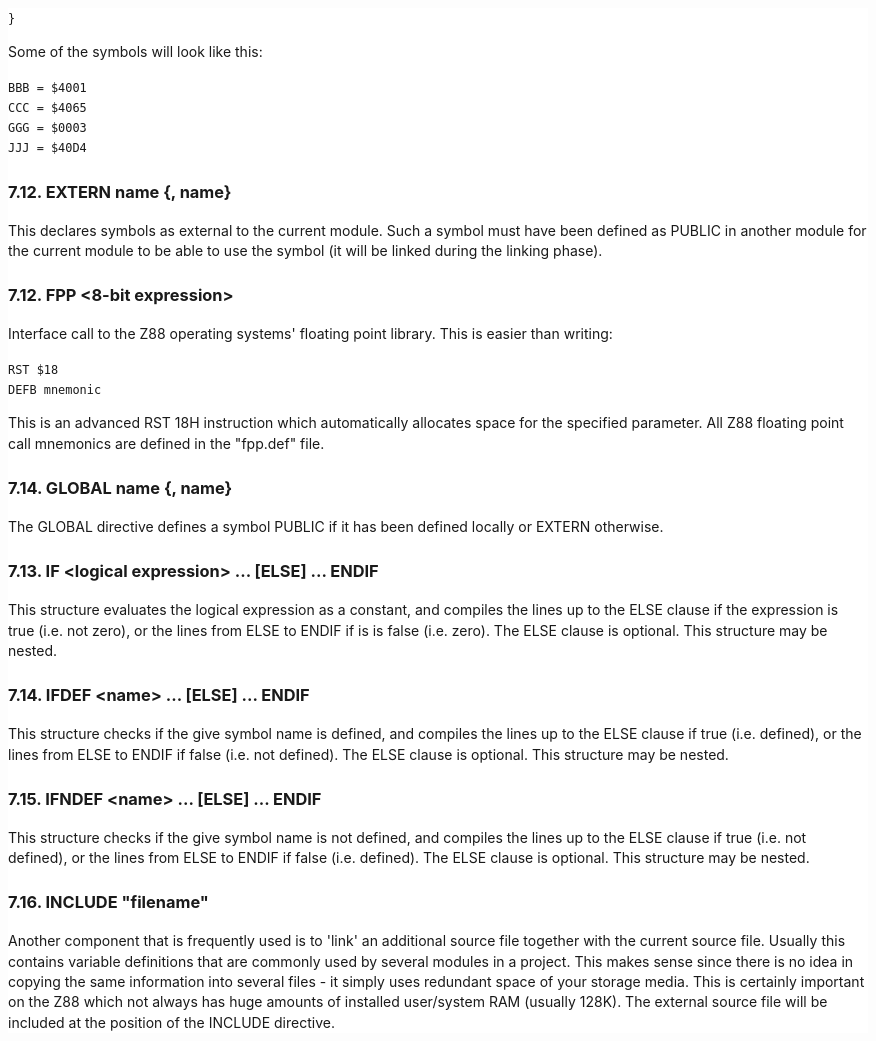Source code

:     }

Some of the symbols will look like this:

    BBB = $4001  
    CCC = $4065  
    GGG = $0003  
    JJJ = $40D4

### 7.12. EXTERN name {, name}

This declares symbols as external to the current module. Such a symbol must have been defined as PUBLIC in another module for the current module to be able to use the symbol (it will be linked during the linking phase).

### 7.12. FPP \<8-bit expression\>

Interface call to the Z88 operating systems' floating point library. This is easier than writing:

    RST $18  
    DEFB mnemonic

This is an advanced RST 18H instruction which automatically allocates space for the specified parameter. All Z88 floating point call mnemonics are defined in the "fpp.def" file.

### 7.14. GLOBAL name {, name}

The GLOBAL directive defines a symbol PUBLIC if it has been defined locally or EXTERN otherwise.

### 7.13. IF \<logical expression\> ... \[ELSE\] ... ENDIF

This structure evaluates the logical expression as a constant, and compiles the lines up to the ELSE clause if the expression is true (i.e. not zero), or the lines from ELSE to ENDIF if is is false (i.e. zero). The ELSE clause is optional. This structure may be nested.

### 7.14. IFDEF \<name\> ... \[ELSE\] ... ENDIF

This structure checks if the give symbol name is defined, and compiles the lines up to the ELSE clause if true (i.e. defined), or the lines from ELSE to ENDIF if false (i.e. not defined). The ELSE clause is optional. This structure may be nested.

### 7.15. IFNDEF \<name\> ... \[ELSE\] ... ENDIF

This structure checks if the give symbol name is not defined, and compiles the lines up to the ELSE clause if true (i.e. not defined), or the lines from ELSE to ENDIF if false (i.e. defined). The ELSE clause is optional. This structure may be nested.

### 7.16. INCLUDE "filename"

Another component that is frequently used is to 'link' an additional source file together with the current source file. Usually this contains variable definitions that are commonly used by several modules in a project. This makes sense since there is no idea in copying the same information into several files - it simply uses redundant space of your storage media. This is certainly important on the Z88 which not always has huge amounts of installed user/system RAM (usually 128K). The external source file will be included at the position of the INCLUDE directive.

» **Required work**: Write out each record exactly as shown, but not its pictures.

» **Task answer**:
Source code

:     }

Some of the symbols will look like this:

    BBB = $4001  
    CCC = $4065  
    GGG = $0003  
    JJJ = $40D4

### 7.12. EXTERN name {, name}

This declares symbols as external to the current module. Such a symbol must have been defined as PUBLIC in another module for the current module to be able to use the symbol (it will be linked during the linking phase).

### 7.12. FPP \<8-bit expression\>

Interface call to the Z88 operating systems' floating point library. This is easier than writing:

    RST $18  
    DEFB mnemonic

This is an advanced RST 18H instruction which automatically allocates space for the specified parameter. All Z88 floating point call mnemonics are defined in the "fpp.def" file.

### 7.14. GLOBAL name {, name}

The GLOBAL directive defines a symbol PUBLIC if it has been defined locally or EXTERN otherwise.

### 7.13. IF \<logical expression\> ... \[ELSE\] ... ENDIF

This structure evaluates the logical expression as a constant, and compiles the lines up to the ELSE clause if the expression is true (i.e. not zero), or the lines from ELSE to ENDIF if is is false (i.e. zero). The ELSE clause is optional. This structure may be nested.

### 7.14. IFDEF \<name\> ... \[ELSE\] ... ENDIF

This structure checks if the give symbol name is defined, and compiles the lines up to the ELSE clause if true (i.e. defined), or the lines from ELSE to ENDIF if false (i.e. not defined). The ELSE clause is optional. This structure may be nested.

### 7.15. IFNDEF \<name\> ... \[ELSE\] ... ENDIF

This structure checks if the give symbol name is not defined, and compiles the lines up to the ELSE clause if true (i.e. not defined), or the lines from ELSE to ENDIF if false (i.e. defined). The ELSE clause is optional. This structure may be nested.

### 7.16. INCLUDE "filename"

Another component that is frequently used is to 'link' an additional source file together with the current source file. Usually this contains variable definitions that are commonly used by several modules in a project. This makes sense since there is no idea in copying the same information into several files - it simply uses redundant space of your storage media. This is certainly important on the Z88 which not always has huge amounts of installed user/system RAM (usually 128K). The external source file will be included at the position of the INCLUDE directive.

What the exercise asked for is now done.